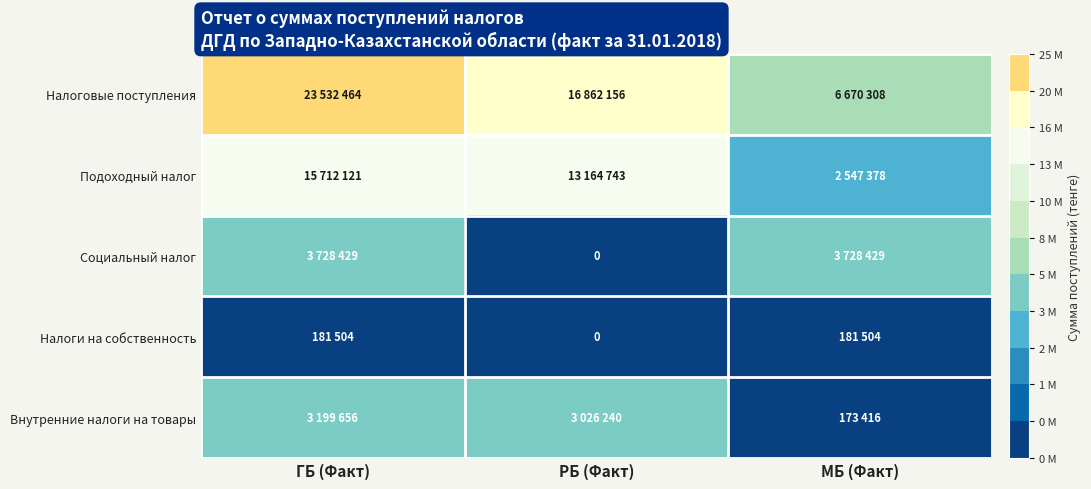

Is the value of Налоговые поступления at РБ (Факт) greater than the value of Социальный налог at ГБ (Факт)?

Yes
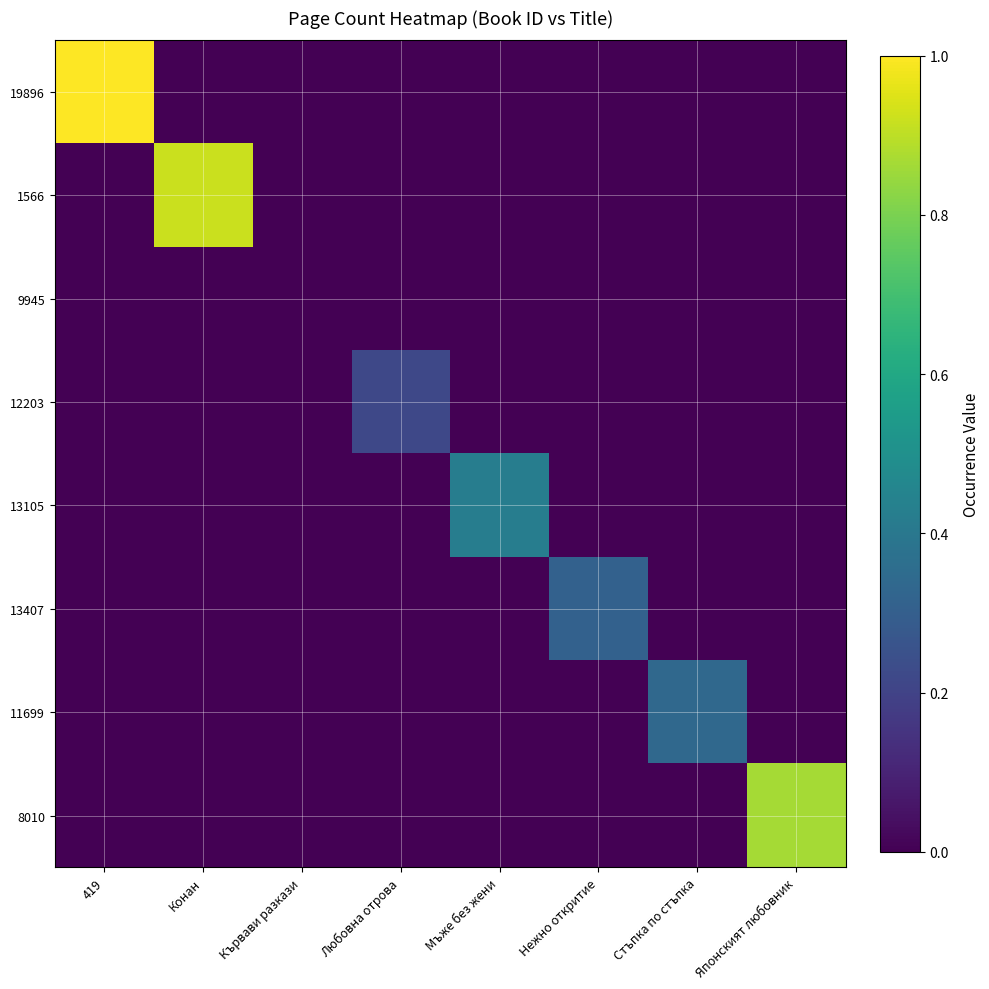

At how many categories does at least one series exceed 0?

7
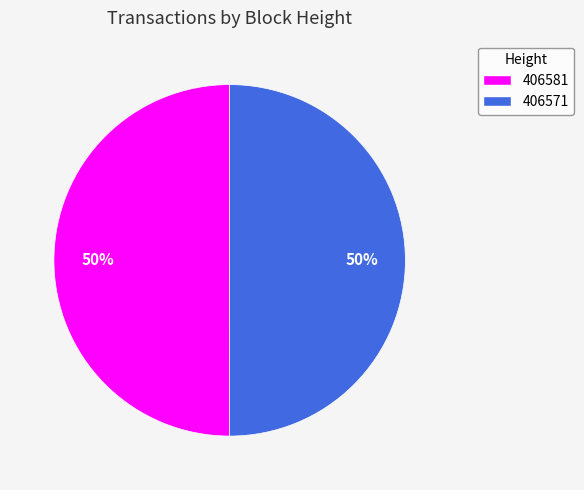

What percentage is the 406571 slice, to the nearest percent?

50%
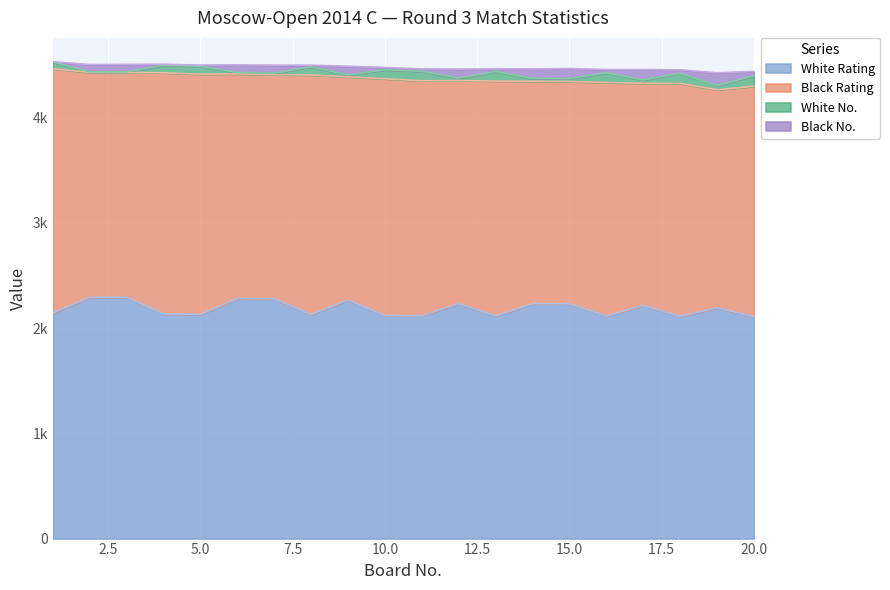

Which series has the largest total across all categories?

White Rating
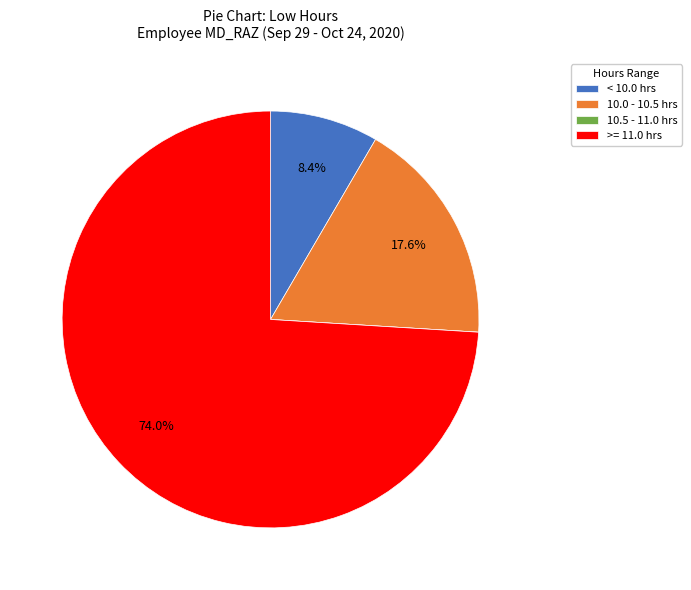

To the nearest percent, what is the average slice percentage?

25%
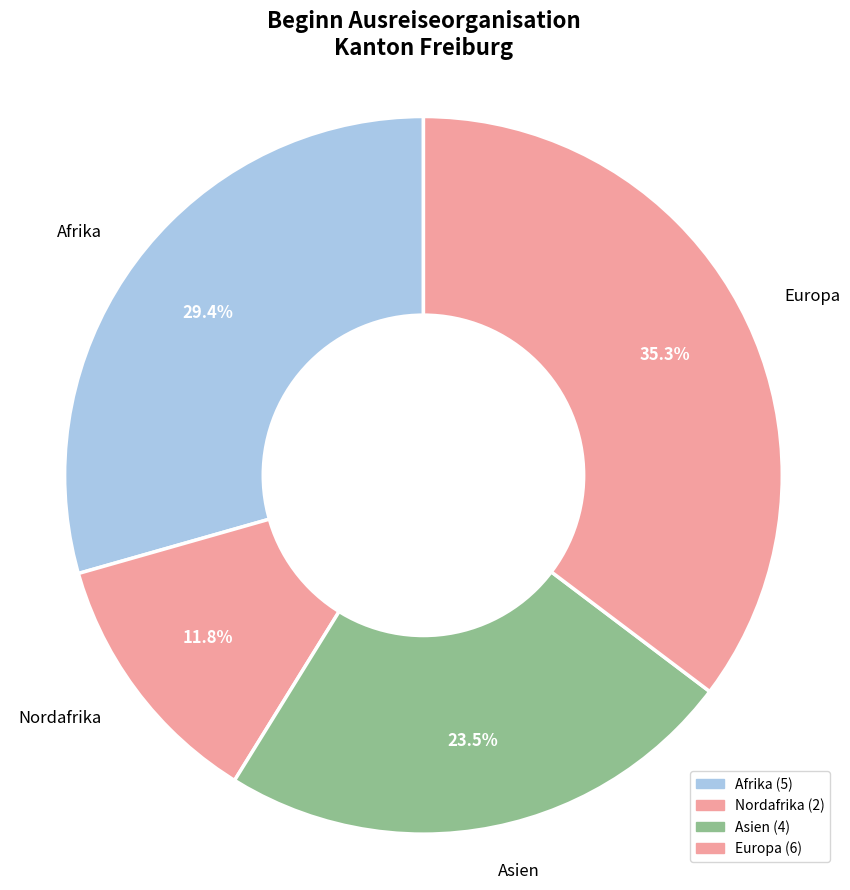

To the nearest percent, what is the difference between the largest and smallest slice percentages?

24%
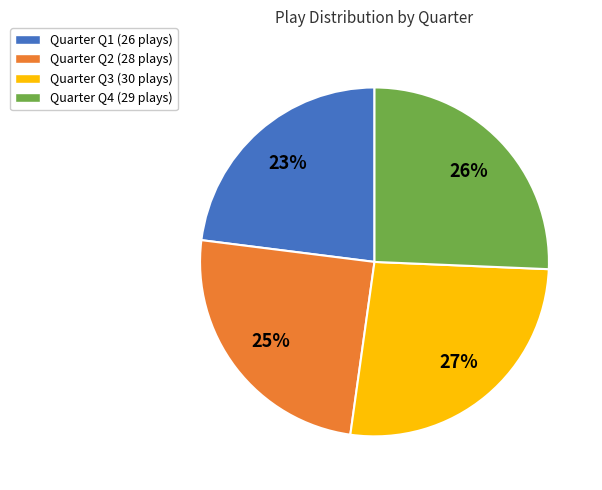

To the nearest percent, what is the difference between the largest and smallest slice percentages?

4%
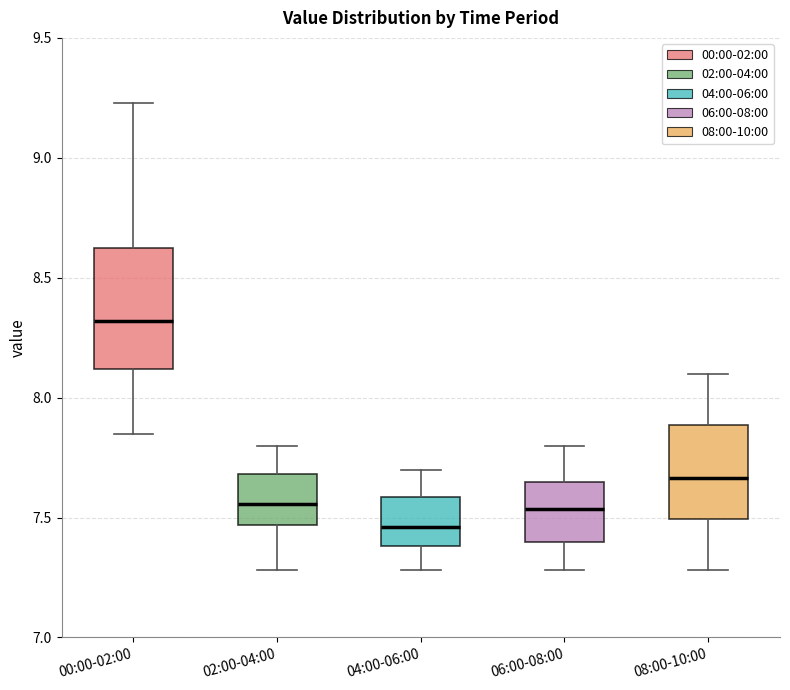

Which box's median line is the highest?

00:00-02:00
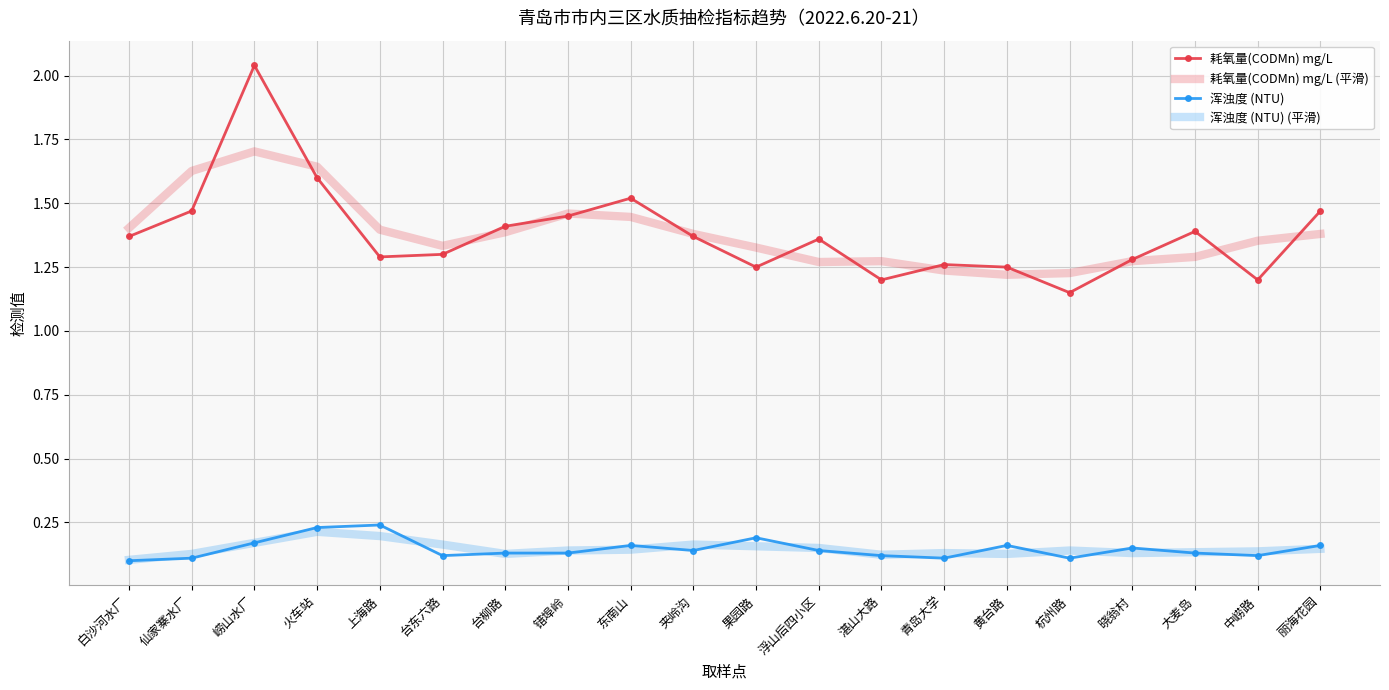

True or false: 耗氧量(CODMn) mg/L (平滑) has more than 0 interior local peaks.

True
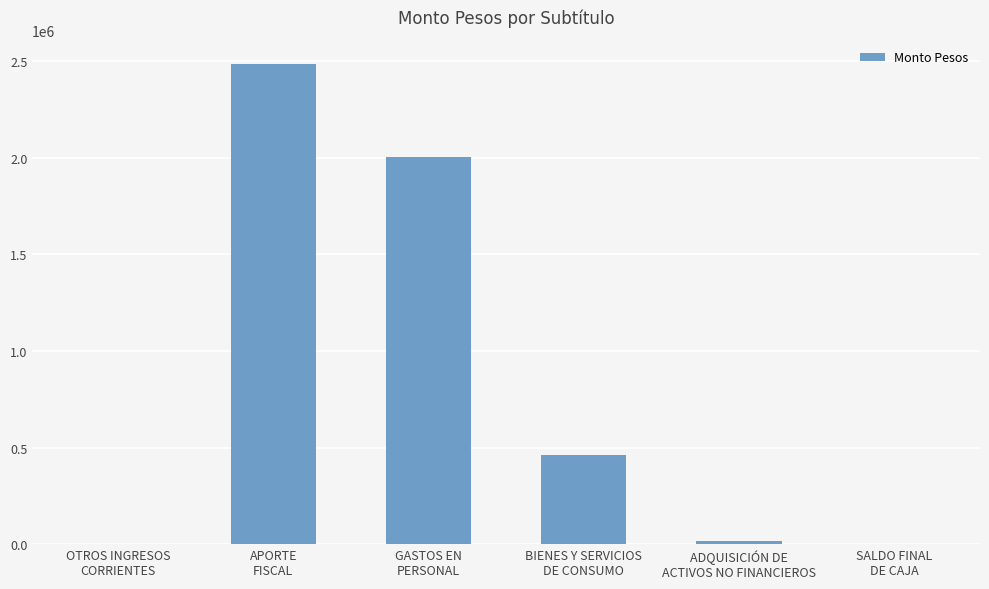

What is the sum of the values at BIENES Y SERVICIOS
DE CONSUMO and APORTE
FISCAL?

2944718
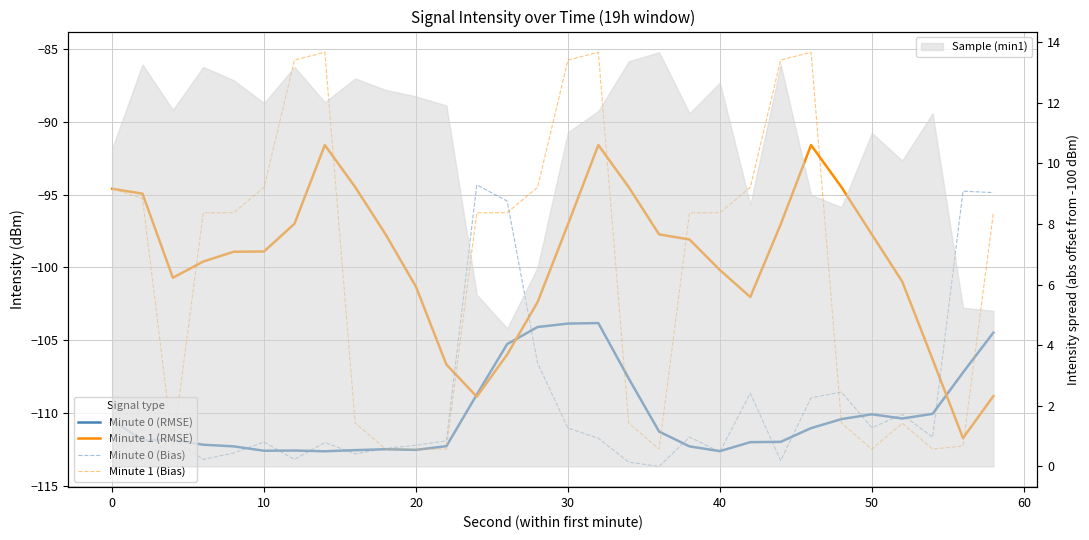

What are all the series names shown in the legend?

Minute 0 (RMSE), Minute 1 (RMSE), Minute 0 (Bias), Minute 1 (Bias)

########

■ What is needed
Reproduce the listing above verbatim, leaving out the pictures.

■ Solution to the problem
Is the value of Налоговые поступления at РБ (Факт) greater than the value of Социальный налог at ГБ (Факт)?

Yes

At how many categories does at least one series exceed 0?

7

What percentage is the 406571 slice, to the nearest percent?

50%

Which series has the largest total across all categories?

White Rating

To the nearest percent, what is the average slice percentage?

25%

To the nearest percent, what is the difference between the largest and smallest slice percentages?

24%

To the nearest percent, what is the difference between the largest and smallest slice percentages?

4%

Which box's median line is the highest?

00:00-02:00

True or false: 耗氧量(CODMn) mg/L (平滑) has more than 0 interior local peaks.

True

What is the sum of the values at BIENES Y SERVICIOS
DE CONSUMO and APORTE
FISCAL?

2944718

What are all the series names shown in the legend?

Minute 0 (RMSE), Minute 1 (RMSE), Minute 0 (Bias), Minute 1 (Bias)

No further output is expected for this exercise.